On l’a compris, tout est affaire de confiance et de transparence de part et d’autre. Confiance dans le médecin et confiance en soi aussi, transparence de la part du médecin qui ne décide pas seul, transparence du patient envers le médecin. C’est un jeu complexe au long cours. Selon l’expérience des deux médecins, beaucoup de personnes manquent encore de confiance en elles-mêmes. Les médecins peuvent travailler pour que le cadre de la consultation favorise cette confiance en soi. Une majorité le fait, mais cela ne suffit pas. Les personnes doivent aussi pouvoir trouver un appui ailleurs, entre elles, auprès d’une association.

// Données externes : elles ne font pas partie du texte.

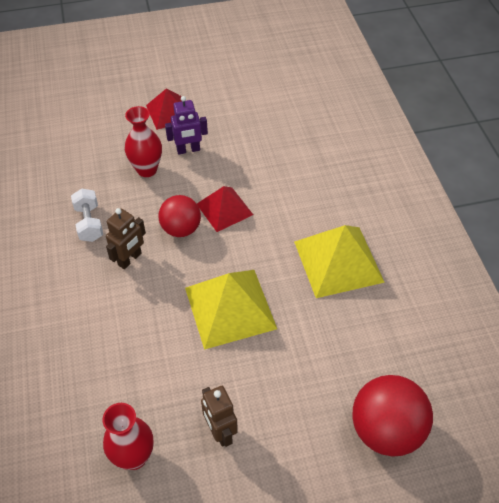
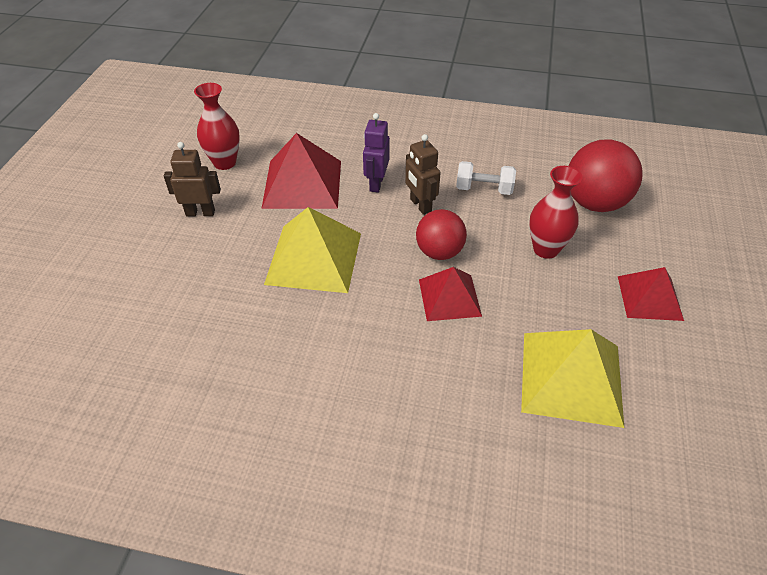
camera: 115 degrees right, 5 degrees down
purple robot [165,96,208,155] -> purple robot moved to [363,113,390,193]
yellow pyramid [294,225,385,298] -> yellow pyramid moved to [521,329,624,428]
red ball [352,375,433,456] -> red ball moved to [569,140,643,212]
none -> red pyramid [261,133,341,209]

Cela fait maintenant plus de deux heures que les échanges se déroulent. Chacune, chacun a pu voir l’équilibre complexe des relations entre les femmes vivant avec le VIH et/ou les hépatites et les médecins, traitants ou spécialistes, gynécos ou infectiologues. Chacune, chacun a pu mesurer les besoins et les limites respectives ; ce qu’il faut pour être bien prise en charge, ce dont on a besoin le médecin pour être le plus efficace. Tout est question de transparence et de confiance, de partage et de partenariat.
- "Le médecin n’est pas quelqu’un sur un piédestal… c’est quelqu’un d’humain" avance Anne Simon.

Rémy conclut la discussion, rappelle le reste du programme de la journée. Le groupe s’applaudit longuement, chaleureusement.

Il y a ce qui est prévu et ce qui se passe vraiment. Parfois, cela fait une nette différence, mais ce n’est pas forcément un problème.

(1) - CeGIDD : Centre gratuit d’informations, de dépistage et de diagnostic (VIH, hépatites virales et IST).
(2) - SFLS : Société française de lutte contre le sida, la société savante des médecins spécialistes du VIH/sida.